Putting Trump’s Presidency in Historical Context

Sen. Corker, headed toward retirement, with little to lose for being honest.

There are a lot of ways we can try to put Trump in historical context. The word “unprecedented” gets thrown around a lot. Historians are usually skeptical of that word, but the remarkable thing about this presidency is how often the term is fully deserved.

One useful exercise is to think about dynamics that distinguish Trump from every other recent President. Among these:

His financial secrecy and corruption, the scale of which is not currently known because of his lack of disclosure.

The frequency of his lies.

The failure of his legislative agenda.

The explicitly racist and sexist nature of his repeated public remarks.

His public contempt for the first amendment.

His inability to enact policy, even within the executive branch

All of these, it seems to me, really do earn the “unprecedented” label, especially if we’re talking about, say, post-Nixon presidencies. But by far the biggest way in which Trump’s presidency is unprecedented is in the incompetence/danger matrix.

Other Presidents have become deeply unpopular (Bush II), have failed to enact their agenda (Carter), and have lacked a grasp of policy details (Reagan). But all of these presidents—even at their lowest moments—were held in high regard by career professionals working close to them. For all their failings, these presidents inspired fierce loyalty in dedicated public servants. And among the public at large, all but the most rabid partisans believed these presidents were doing their honest best to serve the country.

With Trump, we have something different, something downright astonishing. It has become clear that the career professionals closest to him do not respect him; indeed, that they see their role as caretakers to prevent a disaster. This is why Mattis and Kelly are there. We have never seen such open talk about a President’s incompetence/danger from people inside an administration. It was an astonishing moment last month when the President’s own Secretary of State threw him under the bus in a national television interview. When has this happened before?

If you follow the news beyond the right-wing bubble, you’ve seen this coming out in leaks for months. This weekend, it burst into the open with Senator Bob Corker’s remarks. Keep in mind, this a Republican Senator, a leader in the Senate. Because he is retiring, he can afford to say what the majority of Republicans who have worked with Trump believe:

Senator Bob Corker, the Republican chairman of the Senate Foreign Relations Committee, charged in an interview on Sunday that President Trump was treating his office like “a reality show,” with reckless threats toward other countries that could set the nation “on the path to World War III.”

In an extraordinary rebuke of a president of his own party, Mr. Corker said he was alarmed about a president who acts “like he’s doing ‘The Apprentice’ or something.”

“He concerns me,” Mr. Corker added. “He would have to concern anyone who cares about our nation.”

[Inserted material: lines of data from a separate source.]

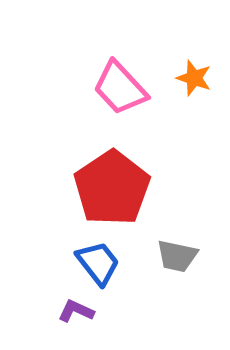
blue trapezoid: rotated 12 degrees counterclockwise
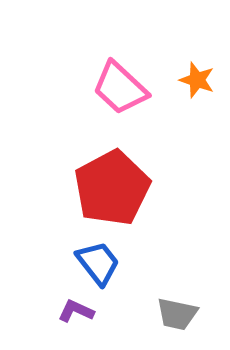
orange star: moved 3 px right, 2 px down
pink trapezoid: rotated 4 degrees counterclockwise
red pentagon: rotated 6 degrees clockwise
gray trapezoid: moved 58 px down
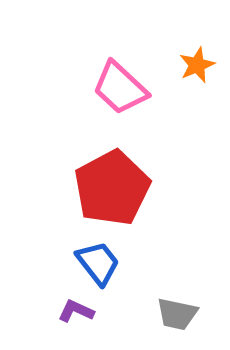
orange star: moved 15 px up; rotated 30 degrees clockwise
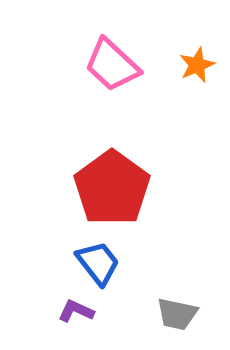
pink trapezoid: moved 8 px left, 23 px up
red pentagon: rotated 8 degrees counterclockwise
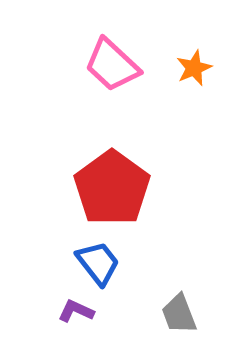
orange star: moved 3 px left, 3 px down
gray trapezoid: moved 2 px right; rotated 57 degrees clockwise
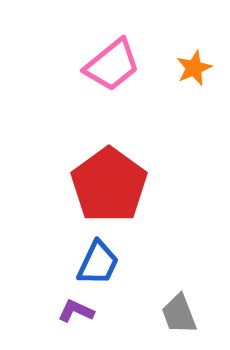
pink trapezoid: rotated 82 degrees counterclockwise
red pentagon: moved 3 px left, 3 px up
blue trapezoid: rotated 63 degrees clockwise
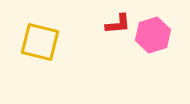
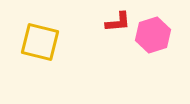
red L-shape: moved 2 px up
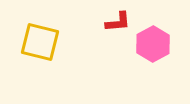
pink hexagon: moved 9 px down; rotated 12 degrees counterclockwise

Mr. Trump poses such an acute risk, the senator said, that a coterie of senior administration officials must protect him from his own instincts. “I know for a fact that every single day at the White House, it’s a situation of trying to contain him,” Mr. Corker said in a telephone interview…

All but inviting his colleagues to join him in speaking out about the president, Mr. Corker said his concerns about Mr. Trump were shared by nearly every Senate Republican.

“Look, except for a few people, the vast majority of our caucus understands what we’re dealing with here,” he said, adding that “of course they understand the volatility that we’re dealing with and the tremendous amount of work that it takes by people around him to keep him in the middle of the road.”

I’m not a presidential historian, but I’m not aware of anything like this happening before.